### PROBLEM DESCRIPTION:
Return each line of the listing that has the word "Povos" in it.
::::::::::
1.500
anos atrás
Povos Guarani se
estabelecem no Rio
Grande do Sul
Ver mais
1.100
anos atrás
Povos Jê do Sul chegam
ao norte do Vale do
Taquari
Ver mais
::::::::::
### RESPONSE FOR THIS EXERCISE:
Povos Guarani se
Povos Jê do Sul chegam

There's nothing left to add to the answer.